At any rate, that 305-day sentence is in addition to a federal sentence 28-month sentence for marijuana charges — which involved 1,700 plants — and a sawed-off shotgun — which Champ’s attorney said was mistakenly sawed so short.
During the investigation, Alaska State Troopers seized $20,000 cash that Champ had on hand. His federal court attorney said the money was for services rendered. His state attorney, Josh Fannon, said the money would go to pay Champ’s fines and to fix the problems at his property. If there is any left, Fannon said, Champ would get it back. If that $20,000 isn’t enough, Champ would pay the balance.
“He sits here I think with a case that was really blown out of proportion,” Fannon said. And the 305-day term “is a very stiff penalty for someone with a lack of a criminal history.”
In the interview, Champ said what bothers him most about the case is that people seem to think he was dumping in a waterway.
“I’m a fisherman and a hunter and there is no way I would dump into any river,” he said.

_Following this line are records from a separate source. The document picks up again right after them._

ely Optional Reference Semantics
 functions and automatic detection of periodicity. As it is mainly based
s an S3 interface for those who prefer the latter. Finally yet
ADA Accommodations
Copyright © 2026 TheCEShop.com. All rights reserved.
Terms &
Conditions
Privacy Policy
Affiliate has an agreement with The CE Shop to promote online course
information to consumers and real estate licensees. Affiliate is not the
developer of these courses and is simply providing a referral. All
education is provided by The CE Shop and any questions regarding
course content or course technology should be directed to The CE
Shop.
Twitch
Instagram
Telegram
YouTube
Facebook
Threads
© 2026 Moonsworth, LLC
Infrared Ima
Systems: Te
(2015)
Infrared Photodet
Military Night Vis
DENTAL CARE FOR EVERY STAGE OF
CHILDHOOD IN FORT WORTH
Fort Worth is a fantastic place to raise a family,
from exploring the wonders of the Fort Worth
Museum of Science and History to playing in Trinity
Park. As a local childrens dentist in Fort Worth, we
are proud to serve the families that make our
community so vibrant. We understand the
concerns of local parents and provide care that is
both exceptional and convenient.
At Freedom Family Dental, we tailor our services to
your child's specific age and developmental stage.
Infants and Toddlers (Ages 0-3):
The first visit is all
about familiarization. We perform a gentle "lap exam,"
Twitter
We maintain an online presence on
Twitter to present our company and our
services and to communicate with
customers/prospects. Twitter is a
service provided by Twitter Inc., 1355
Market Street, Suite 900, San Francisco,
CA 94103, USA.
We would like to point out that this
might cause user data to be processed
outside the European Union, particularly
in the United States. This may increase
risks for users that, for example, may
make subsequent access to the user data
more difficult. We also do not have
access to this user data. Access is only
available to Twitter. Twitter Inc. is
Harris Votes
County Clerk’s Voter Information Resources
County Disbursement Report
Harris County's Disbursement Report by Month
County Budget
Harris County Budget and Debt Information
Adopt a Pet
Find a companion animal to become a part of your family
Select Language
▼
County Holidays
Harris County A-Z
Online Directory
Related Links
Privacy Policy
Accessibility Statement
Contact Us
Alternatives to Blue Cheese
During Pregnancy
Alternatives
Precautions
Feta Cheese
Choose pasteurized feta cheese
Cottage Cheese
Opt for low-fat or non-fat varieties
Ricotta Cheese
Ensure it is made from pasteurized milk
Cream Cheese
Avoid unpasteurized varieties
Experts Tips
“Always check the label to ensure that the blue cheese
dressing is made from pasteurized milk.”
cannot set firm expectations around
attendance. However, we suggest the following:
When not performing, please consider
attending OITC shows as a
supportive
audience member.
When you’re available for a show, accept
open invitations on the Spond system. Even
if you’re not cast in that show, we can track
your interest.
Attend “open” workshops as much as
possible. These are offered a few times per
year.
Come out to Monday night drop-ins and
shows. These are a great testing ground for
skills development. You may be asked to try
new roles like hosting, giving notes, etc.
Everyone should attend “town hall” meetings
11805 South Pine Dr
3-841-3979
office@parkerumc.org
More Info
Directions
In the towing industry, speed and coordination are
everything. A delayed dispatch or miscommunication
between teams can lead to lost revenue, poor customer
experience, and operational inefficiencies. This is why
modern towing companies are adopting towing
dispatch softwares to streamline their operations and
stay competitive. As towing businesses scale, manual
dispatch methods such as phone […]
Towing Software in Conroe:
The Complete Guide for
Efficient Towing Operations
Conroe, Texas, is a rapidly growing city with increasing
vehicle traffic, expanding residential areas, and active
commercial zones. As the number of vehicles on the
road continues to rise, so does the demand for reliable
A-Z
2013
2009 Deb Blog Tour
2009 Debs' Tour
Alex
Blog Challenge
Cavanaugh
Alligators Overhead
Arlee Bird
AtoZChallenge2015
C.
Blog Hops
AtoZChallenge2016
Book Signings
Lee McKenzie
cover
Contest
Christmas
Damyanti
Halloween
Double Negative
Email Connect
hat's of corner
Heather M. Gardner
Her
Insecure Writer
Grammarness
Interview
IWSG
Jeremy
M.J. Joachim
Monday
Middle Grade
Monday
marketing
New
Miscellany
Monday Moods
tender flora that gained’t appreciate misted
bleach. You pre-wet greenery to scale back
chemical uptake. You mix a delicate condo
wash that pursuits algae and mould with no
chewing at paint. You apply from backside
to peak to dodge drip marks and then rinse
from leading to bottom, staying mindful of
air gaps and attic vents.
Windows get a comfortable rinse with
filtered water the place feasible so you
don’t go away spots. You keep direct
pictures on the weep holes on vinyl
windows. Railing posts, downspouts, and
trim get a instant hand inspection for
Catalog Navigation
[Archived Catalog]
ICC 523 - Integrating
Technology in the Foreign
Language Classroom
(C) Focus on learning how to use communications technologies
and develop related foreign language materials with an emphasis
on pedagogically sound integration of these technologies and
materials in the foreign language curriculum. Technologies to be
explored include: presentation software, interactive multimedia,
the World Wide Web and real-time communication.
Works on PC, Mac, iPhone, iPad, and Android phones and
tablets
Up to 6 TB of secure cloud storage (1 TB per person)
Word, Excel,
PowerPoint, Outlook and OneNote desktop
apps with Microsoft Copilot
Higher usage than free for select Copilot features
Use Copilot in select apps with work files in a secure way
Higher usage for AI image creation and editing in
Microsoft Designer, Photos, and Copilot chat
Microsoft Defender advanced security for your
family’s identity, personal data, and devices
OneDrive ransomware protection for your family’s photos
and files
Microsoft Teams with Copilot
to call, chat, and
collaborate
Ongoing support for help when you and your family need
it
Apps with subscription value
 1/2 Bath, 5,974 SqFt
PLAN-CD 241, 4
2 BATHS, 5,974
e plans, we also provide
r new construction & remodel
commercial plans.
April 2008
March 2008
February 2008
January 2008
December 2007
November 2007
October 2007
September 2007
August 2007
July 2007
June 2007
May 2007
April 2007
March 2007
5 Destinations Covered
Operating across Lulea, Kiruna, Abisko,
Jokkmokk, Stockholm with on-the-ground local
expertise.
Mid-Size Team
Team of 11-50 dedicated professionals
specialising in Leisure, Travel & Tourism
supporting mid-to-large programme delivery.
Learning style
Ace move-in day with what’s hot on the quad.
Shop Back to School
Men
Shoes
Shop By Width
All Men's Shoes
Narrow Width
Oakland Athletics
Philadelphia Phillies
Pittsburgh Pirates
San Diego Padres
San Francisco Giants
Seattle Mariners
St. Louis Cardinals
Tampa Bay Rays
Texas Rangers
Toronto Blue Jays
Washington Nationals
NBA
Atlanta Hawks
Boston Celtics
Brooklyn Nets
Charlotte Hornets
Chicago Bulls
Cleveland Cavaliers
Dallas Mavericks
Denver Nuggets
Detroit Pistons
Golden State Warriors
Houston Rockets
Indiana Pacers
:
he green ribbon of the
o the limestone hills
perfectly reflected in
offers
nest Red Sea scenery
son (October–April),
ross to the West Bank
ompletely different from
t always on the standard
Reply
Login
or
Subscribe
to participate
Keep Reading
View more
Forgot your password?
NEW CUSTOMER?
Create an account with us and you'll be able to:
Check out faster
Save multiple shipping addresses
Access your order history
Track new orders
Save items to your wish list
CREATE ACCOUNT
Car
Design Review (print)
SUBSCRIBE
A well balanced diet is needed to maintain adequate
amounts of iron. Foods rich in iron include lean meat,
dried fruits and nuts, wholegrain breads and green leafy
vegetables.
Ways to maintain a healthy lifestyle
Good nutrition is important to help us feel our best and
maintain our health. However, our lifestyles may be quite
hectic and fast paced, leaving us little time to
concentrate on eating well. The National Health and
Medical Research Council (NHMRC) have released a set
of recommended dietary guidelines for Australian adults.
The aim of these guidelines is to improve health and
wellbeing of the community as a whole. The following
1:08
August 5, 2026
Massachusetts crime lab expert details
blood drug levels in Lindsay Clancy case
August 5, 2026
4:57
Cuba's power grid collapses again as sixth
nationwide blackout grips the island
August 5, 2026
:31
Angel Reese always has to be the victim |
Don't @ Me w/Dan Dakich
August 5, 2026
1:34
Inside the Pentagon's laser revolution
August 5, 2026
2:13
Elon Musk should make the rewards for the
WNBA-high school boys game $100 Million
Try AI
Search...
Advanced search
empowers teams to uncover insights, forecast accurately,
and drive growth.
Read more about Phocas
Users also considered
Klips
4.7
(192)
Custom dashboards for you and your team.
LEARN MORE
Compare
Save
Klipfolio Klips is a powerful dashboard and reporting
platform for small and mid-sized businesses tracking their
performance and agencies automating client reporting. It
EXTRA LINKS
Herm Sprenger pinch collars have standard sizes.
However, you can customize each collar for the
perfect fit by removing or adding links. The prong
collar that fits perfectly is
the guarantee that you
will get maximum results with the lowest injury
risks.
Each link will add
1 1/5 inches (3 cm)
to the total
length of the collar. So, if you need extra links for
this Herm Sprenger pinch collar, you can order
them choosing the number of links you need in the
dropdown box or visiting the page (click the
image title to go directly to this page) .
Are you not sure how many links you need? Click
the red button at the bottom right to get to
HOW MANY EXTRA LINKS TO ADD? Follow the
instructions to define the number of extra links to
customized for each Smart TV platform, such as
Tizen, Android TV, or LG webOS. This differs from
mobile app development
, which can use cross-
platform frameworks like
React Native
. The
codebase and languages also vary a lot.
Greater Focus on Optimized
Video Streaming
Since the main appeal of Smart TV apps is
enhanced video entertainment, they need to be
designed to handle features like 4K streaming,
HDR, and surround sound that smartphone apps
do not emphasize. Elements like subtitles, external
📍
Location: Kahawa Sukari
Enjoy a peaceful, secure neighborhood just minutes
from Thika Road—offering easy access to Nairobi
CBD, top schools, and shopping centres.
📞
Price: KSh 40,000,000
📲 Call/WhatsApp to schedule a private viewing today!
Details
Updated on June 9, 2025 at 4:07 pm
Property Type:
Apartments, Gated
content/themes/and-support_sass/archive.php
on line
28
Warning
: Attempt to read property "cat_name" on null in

He also gets upset when people badmouth him, saying that he was able to charge such great rates because he was dumping in the Valley instead of trucking to Anchorage. He said he saved customers money by sacrificing a chunk of his own profit margin.
“I was still making in between $70 and $90 per pump,” he said. “What everybody’s charging right now is just ridiculous. They’re way overcharging, they’re making double the money.”